Yingli America’s Photovoltaic Testing Lab

The newer, two-story Yingli Americas Photovoltaic Testing Lab (PVTL) in south San Francisco seemed larger and airier than the PVEL space. Much of its 12,000-square-foot floor was open, probably because it almost exclusively tests modules manufactured  by Yingli Green Energy (YGE), its parent company.

The PVTL cuts costs for Yingli, explained Operations VP Brian Grenko. “Third-party testing is expensive. Our PAN files are based on data produced here which are then validated by a third-party lab like PVEL.”

PVTL had much of the same testing equipment that PVEL did for flash, mechanical loading, and environmental stress tests.

But PVEL sends modules offsite to test outdoor performance, while the unobstructed south-facing PVTL roof is covered with a 23-string, 84-kilowatt solar array on ballasted PanelClaw racks. They are primarily Yingli modules, but other leading manufacturers’ panels are also interspersed throughout the array. On the south side of the building, there is also a 4-string, ground-mounted, fixed-tilt array of Yingli utility-scale modules. The arrays feed to the PG&E grid via 27 wall-mounted SMA inverters sited inside the warehouse.

Mounted on the same warehouse wall is a specially designed data acquisition system that processes 57,000 data points per minute, explained Yingli Americas Reliability Engineer Ryan Desharnais. It has dedicated DC, AC, and temperature measurement capabilities, allowing detailed comparative performance evaluation of various system architectures, including those with distributed electronics.
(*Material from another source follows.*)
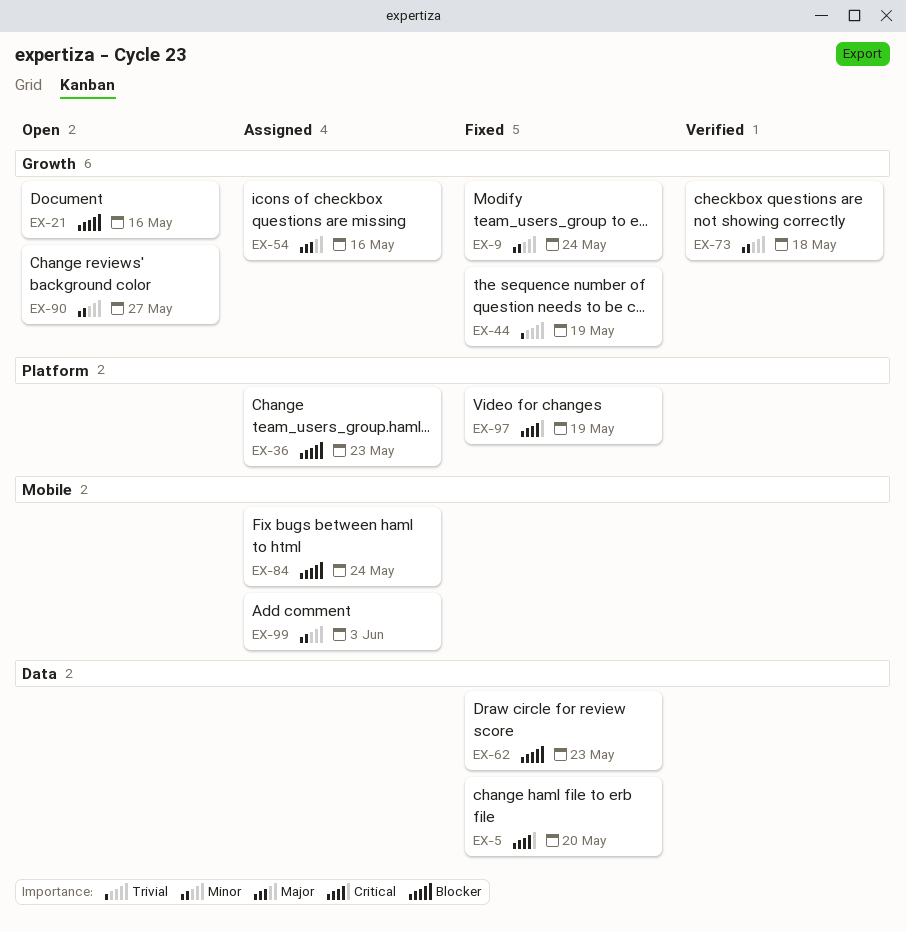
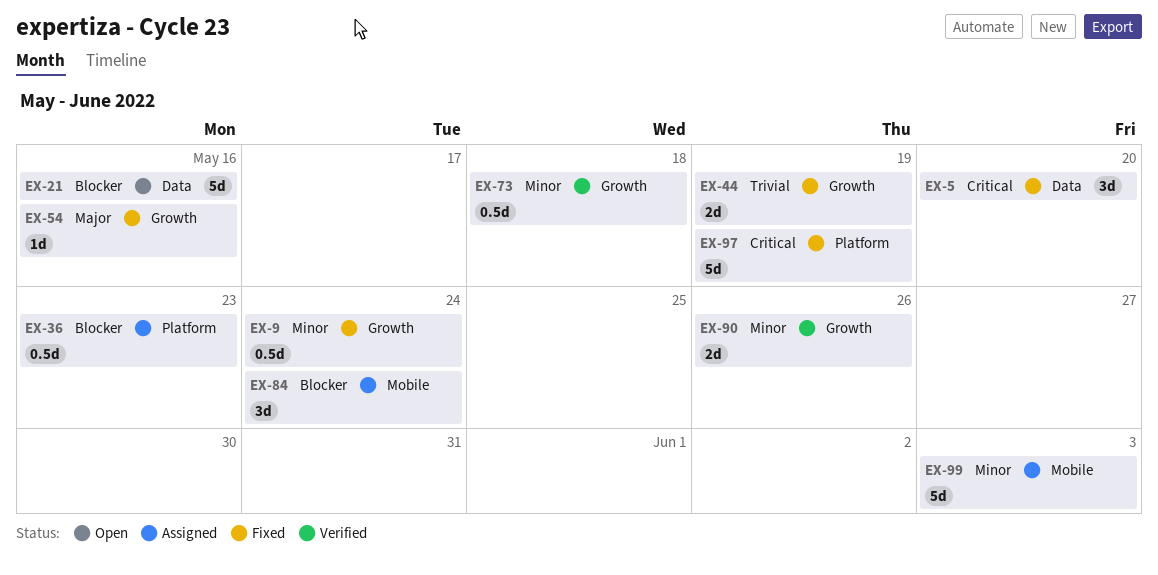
EX-21, label: Growth -> Data
EX-54, status: Assigned -> Fixed
EX-62: present -> none
EX-90, status: Open -> Verified
EX-90, due: May 27 -> May 26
Because it allows deeper insight into the causes and outcomes of module degradation, that granular data proved to be fundamental to the design of Yingli’s performance guarantees, Grenko said.

Detailed data gathered on module power outputs with different clamp options led to over $1 million in installation cost savings, Grenko added. An EPC for a large project now under construction with Yingli modules in Southern California was able to make the most cost-effective clamp choice.

The data from the PVTL roof is also essential to Yingli engineers’ efforts to accurately correlate accelerated lab testing with real-world performance. That exact relationship remains a mystery, Desharnais acknowledged, and yet is fundamental to the increased module bankability Yingli is working toward.